**Task goal**
Copy every line from the material below that holds "LIST".

== Segment start ==

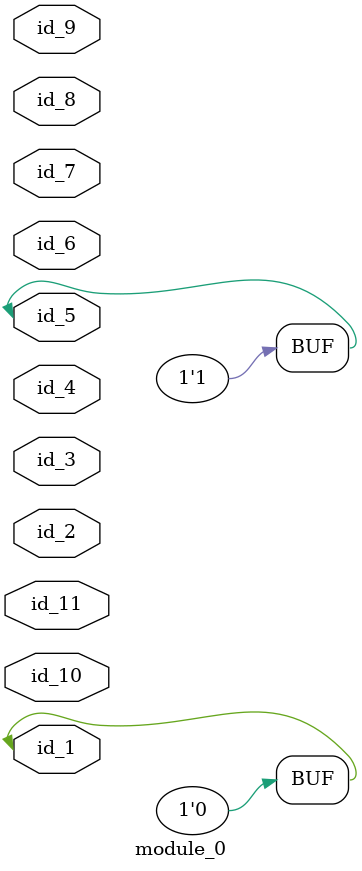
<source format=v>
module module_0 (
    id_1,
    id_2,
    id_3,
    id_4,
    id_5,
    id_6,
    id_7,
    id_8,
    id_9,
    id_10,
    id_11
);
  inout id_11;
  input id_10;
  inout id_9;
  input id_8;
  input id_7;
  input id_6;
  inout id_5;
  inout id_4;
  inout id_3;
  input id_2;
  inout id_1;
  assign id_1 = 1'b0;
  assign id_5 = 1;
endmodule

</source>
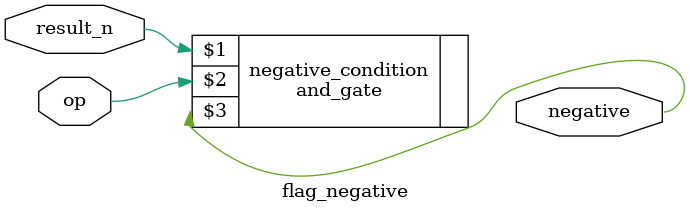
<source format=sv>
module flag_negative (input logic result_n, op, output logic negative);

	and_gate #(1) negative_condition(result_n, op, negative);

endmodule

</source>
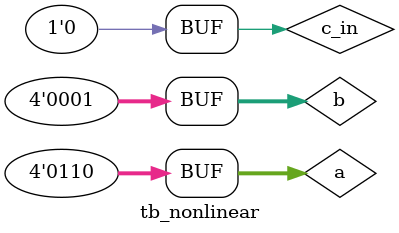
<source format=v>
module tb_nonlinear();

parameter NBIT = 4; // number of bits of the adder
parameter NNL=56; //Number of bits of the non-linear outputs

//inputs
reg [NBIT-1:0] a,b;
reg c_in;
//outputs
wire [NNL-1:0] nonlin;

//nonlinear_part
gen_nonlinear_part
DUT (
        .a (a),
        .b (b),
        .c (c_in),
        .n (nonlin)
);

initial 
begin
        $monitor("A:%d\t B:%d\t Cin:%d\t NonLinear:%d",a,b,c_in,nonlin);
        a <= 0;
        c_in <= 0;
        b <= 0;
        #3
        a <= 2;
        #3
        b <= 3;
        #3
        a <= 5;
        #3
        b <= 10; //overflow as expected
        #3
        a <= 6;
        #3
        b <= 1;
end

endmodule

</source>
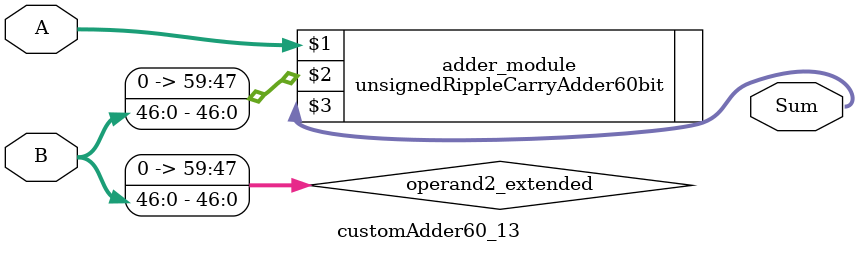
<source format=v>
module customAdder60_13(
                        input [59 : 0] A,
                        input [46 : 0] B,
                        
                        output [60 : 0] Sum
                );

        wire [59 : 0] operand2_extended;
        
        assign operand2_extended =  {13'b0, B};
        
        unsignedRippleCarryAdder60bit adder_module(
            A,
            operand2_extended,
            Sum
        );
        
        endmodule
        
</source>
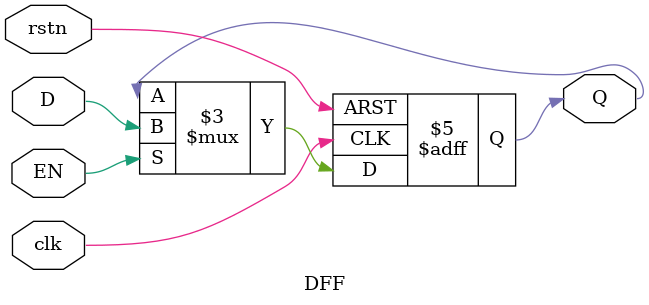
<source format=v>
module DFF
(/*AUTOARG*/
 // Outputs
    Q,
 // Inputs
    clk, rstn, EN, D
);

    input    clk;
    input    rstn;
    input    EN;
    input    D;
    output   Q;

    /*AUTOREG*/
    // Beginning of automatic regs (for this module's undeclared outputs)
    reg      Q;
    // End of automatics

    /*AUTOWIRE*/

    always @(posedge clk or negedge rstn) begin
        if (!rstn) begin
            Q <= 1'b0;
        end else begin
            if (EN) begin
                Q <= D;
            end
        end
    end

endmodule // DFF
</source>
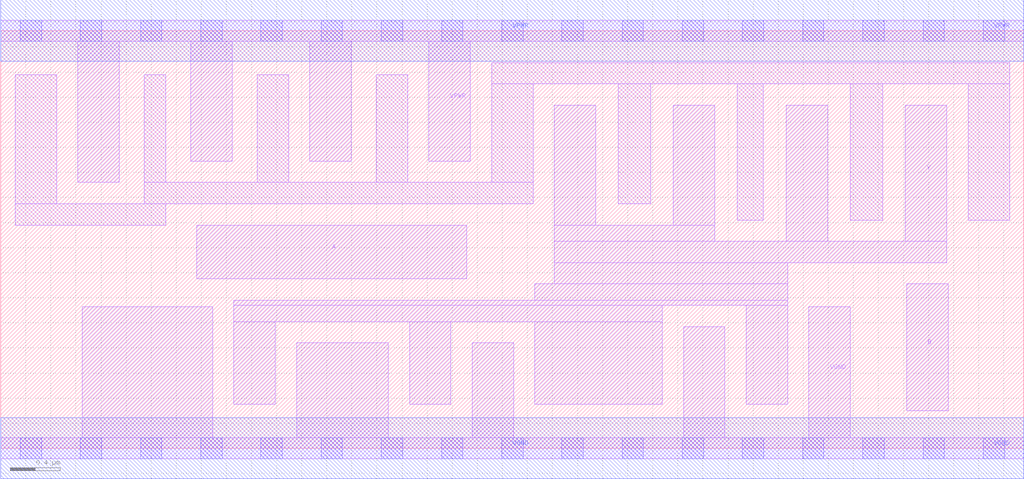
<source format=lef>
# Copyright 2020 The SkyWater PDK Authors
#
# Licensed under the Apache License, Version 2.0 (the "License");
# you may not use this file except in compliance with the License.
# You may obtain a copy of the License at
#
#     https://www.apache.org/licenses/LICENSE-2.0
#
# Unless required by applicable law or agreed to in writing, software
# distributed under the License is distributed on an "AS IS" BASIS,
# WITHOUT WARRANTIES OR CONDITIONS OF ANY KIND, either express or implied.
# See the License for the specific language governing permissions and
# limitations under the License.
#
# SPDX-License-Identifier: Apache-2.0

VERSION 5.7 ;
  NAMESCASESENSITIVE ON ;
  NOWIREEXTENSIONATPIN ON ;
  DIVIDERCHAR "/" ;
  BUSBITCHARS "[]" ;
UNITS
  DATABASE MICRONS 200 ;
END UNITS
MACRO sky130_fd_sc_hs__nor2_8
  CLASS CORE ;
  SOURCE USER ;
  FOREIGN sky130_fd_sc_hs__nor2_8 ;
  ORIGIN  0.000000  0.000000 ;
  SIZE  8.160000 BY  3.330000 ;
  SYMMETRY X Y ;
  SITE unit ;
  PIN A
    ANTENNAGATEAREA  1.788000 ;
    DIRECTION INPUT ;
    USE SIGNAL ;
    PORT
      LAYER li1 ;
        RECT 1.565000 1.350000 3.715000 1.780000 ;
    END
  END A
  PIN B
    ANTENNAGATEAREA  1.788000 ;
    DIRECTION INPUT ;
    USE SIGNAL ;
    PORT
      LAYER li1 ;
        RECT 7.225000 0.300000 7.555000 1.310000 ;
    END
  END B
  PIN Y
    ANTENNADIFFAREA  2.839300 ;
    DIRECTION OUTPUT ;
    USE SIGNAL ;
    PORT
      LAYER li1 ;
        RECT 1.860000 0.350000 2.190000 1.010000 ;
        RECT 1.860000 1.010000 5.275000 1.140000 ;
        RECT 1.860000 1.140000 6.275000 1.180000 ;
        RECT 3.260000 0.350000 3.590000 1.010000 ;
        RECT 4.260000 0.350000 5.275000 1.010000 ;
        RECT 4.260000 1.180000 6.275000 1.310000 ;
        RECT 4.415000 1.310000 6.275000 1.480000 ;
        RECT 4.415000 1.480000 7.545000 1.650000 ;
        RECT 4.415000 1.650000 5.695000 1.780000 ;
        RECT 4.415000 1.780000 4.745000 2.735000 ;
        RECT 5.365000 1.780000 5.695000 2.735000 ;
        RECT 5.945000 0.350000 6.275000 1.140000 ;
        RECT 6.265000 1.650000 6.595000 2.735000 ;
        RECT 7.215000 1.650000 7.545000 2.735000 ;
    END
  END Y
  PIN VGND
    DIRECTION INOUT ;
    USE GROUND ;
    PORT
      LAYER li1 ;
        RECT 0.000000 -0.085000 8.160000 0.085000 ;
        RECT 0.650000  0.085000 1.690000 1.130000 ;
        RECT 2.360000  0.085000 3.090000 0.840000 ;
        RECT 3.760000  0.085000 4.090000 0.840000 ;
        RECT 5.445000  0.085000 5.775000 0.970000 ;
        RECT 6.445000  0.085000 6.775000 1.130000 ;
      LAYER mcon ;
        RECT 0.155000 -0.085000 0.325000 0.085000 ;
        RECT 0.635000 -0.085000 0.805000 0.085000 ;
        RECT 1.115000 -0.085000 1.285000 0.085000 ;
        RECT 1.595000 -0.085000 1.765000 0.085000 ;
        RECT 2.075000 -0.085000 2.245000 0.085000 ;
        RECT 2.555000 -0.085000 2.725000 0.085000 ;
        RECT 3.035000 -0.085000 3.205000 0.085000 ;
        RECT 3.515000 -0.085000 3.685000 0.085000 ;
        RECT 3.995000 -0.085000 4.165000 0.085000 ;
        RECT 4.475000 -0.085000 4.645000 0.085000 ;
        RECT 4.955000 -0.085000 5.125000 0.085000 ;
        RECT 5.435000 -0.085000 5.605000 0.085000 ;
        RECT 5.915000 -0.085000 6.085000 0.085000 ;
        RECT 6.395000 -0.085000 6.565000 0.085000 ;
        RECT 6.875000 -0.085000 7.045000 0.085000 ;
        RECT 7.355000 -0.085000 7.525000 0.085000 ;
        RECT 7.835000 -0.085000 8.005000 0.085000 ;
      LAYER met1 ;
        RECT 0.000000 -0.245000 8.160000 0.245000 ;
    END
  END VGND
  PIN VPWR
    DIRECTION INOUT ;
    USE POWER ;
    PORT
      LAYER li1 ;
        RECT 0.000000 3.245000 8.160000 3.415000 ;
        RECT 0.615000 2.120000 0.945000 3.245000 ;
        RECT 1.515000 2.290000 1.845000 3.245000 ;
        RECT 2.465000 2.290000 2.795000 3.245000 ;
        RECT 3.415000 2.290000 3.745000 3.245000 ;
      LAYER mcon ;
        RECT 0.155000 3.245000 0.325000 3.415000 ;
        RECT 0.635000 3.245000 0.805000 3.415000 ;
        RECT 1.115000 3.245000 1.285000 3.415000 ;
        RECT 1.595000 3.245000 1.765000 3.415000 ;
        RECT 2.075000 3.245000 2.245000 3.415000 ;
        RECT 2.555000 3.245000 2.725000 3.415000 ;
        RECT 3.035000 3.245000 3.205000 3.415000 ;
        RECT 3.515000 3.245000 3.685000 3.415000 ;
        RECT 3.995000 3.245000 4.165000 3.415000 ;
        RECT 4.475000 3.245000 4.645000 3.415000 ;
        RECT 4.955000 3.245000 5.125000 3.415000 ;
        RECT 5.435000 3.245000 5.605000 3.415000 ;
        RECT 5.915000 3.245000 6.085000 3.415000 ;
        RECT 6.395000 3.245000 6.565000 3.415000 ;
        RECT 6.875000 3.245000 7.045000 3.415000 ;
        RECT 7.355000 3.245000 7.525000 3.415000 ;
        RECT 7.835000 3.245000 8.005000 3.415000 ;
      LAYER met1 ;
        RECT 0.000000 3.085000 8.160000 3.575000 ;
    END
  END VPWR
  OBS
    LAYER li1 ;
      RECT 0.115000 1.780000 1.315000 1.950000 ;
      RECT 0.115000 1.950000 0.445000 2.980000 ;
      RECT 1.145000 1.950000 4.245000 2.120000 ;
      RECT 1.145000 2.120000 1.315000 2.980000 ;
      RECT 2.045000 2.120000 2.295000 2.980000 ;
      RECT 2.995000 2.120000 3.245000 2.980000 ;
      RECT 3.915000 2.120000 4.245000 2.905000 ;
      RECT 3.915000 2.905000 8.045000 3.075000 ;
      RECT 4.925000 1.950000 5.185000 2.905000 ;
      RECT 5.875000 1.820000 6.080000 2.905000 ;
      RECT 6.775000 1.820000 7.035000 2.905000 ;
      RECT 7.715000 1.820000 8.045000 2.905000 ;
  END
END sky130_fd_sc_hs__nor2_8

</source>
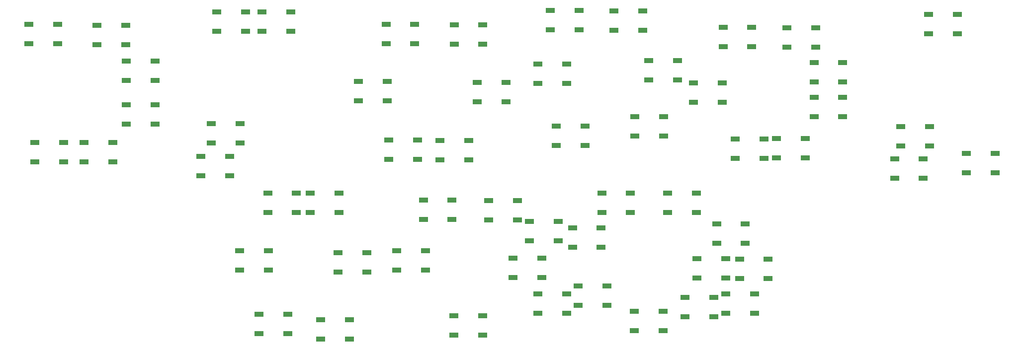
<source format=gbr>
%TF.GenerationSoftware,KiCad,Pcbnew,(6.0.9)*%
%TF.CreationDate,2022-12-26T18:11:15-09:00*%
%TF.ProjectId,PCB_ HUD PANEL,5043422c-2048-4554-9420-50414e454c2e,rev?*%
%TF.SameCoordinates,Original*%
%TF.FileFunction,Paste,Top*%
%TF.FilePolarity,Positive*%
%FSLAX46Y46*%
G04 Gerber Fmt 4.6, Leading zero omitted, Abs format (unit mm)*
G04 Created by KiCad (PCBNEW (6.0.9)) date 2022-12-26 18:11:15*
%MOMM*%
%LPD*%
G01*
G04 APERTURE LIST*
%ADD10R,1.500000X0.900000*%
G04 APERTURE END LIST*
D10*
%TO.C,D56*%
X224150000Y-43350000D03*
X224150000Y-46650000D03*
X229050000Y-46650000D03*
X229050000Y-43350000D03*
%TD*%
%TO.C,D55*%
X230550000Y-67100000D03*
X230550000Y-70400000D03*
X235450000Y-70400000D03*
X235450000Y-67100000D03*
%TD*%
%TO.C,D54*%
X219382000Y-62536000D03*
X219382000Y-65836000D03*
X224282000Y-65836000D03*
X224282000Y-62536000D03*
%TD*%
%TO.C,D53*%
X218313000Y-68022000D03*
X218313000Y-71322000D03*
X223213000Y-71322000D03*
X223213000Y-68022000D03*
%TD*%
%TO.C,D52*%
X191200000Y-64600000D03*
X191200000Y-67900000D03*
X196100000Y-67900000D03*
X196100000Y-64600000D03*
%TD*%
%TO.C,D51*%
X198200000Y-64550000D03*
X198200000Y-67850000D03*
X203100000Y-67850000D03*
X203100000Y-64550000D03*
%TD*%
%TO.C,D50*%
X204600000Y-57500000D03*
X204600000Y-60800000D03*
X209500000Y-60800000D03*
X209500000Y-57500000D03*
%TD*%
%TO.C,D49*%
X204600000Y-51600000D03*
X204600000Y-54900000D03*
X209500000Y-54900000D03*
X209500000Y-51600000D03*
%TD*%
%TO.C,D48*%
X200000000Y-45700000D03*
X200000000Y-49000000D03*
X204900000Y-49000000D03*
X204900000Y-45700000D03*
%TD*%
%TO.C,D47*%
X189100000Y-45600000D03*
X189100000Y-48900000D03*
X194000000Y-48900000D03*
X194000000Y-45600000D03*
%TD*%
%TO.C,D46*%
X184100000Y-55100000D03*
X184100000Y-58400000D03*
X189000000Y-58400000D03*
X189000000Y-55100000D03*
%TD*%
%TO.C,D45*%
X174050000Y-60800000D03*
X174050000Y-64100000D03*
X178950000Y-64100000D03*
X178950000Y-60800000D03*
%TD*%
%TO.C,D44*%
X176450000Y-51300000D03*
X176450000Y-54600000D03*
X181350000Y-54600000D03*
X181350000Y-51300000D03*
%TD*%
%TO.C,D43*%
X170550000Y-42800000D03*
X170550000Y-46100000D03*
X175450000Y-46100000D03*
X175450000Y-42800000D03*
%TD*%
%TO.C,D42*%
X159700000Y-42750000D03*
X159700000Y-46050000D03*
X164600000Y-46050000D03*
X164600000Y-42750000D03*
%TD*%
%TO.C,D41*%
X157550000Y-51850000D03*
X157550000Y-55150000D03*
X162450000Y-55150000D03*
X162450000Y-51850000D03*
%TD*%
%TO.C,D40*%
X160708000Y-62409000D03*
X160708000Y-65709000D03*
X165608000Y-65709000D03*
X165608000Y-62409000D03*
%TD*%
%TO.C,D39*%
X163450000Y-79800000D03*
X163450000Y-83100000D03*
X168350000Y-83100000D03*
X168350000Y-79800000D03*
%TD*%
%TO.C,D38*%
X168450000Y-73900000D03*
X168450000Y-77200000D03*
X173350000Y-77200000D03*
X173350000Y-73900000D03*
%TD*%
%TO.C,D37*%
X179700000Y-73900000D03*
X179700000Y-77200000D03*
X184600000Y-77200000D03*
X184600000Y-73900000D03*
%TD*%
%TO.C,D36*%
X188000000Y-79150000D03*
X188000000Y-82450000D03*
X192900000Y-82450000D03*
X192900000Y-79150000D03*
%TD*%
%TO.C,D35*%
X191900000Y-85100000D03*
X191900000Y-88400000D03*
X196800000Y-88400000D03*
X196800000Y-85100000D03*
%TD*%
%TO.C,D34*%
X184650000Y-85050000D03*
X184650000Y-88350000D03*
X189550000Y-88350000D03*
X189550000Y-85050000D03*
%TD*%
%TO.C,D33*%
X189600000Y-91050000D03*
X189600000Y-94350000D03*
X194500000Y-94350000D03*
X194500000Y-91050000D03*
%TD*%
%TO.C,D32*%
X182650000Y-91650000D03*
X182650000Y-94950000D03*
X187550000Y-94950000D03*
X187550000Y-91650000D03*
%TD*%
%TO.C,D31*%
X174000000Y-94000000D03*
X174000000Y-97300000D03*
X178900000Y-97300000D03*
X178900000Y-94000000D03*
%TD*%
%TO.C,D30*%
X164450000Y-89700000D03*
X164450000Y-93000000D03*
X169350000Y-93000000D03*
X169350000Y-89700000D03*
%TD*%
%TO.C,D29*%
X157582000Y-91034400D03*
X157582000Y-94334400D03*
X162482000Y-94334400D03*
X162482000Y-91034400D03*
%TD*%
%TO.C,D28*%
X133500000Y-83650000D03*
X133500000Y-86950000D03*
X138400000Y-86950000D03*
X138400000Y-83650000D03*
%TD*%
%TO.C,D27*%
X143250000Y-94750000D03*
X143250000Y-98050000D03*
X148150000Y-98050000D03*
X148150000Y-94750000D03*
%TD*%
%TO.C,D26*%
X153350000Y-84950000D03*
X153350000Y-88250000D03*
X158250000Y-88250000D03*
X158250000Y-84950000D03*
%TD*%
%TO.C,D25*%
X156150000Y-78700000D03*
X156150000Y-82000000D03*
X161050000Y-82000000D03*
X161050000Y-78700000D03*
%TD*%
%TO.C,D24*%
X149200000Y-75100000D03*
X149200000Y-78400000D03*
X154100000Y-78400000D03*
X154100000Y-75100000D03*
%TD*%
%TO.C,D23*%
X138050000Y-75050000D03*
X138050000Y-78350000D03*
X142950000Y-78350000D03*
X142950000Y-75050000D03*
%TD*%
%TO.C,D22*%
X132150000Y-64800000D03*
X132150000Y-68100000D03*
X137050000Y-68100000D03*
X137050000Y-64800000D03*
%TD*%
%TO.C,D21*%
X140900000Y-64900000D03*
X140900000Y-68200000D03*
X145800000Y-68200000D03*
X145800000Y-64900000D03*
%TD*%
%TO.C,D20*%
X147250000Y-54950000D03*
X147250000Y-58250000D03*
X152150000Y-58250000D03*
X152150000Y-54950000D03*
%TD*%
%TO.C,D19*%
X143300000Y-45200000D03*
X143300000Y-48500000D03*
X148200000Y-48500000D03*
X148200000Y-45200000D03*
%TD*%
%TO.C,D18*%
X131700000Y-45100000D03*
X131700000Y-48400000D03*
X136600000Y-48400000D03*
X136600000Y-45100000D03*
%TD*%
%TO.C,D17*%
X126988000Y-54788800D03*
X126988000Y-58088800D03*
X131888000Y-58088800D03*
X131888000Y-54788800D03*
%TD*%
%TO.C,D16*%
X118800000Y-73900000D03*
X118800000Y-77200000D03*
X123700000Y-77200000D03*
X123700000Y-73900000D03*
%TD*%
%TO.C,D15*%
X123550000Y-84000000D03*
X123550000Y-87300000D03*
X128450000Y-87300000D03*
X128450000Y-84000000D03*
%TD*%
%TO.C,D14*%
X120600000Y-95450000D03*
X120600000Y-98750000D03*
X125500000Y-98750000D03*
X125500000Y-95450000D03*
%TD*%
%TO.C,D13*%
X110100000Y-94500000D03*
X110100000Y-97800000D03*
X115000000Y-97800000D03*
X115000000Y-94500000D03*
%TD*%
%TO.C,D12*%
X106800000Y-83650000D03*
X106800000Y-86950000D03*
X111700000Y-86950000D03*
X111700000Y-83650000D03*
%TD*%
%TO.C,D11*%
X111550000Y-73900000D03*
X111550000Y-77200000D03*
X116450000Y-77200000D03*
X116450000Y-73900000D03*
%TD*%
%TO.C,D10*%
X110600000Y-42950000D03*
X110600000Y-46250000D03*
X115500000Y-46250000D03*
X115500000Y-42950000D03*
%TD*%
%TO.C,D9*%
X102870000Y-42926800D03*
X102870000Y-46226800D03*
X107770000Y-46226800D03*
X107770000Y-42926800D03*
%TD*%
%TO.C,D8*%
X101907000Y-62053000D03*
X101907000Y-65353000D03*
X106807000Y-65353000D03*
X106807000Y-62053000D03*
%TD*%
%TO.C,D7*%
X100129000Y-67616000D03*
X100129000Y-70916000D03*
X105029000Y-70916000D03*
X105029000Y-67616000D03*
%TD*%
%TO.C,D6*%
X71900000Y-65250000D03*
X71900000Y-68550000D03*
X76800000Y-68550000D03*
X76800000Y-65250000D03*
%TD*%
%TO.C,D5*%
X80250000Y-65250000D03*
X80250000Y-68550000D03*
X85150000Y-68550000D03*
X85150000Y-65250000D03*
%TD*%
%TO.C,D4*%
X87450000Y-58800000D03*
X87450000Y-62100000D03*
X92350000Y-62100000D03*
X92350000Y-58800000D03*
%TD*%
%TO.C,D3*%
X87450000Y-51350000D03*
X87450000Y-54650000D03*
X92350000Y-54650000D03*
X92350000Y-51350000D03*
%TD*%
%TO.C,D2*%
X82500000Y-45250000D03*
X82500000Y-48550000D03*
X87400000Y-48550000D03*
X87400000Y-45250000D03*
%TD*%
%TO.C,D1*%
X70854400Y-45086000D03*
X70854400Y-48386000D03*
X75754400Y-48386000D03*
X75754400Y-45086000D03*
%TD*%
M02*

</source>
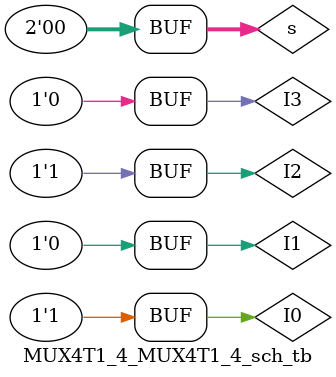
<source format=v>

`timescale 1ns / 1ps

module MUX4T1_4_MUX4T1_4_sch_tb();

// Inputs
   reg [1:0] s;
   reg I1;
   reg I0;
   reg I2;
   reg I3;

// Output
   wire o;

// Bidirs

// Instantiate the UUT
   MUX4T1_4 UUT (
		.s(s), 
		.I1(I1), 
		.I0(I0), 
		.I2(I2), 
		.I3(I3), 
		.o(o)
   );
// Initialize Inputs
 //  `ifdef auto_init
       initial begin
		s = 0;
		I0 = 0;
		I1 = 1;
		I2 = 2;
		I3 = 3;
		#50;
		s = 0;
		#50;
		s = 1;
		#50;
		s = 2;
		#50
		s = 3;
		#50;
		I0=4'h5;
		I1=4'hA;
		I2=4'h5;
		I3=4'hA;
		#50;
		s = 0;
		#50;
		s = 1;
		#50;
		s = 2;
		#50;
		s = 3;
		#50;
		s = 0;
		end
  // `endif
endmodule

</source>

== Segment end ==

**Answer space**
G04 APERTURE LIST*
G04 APERTURE END LIST*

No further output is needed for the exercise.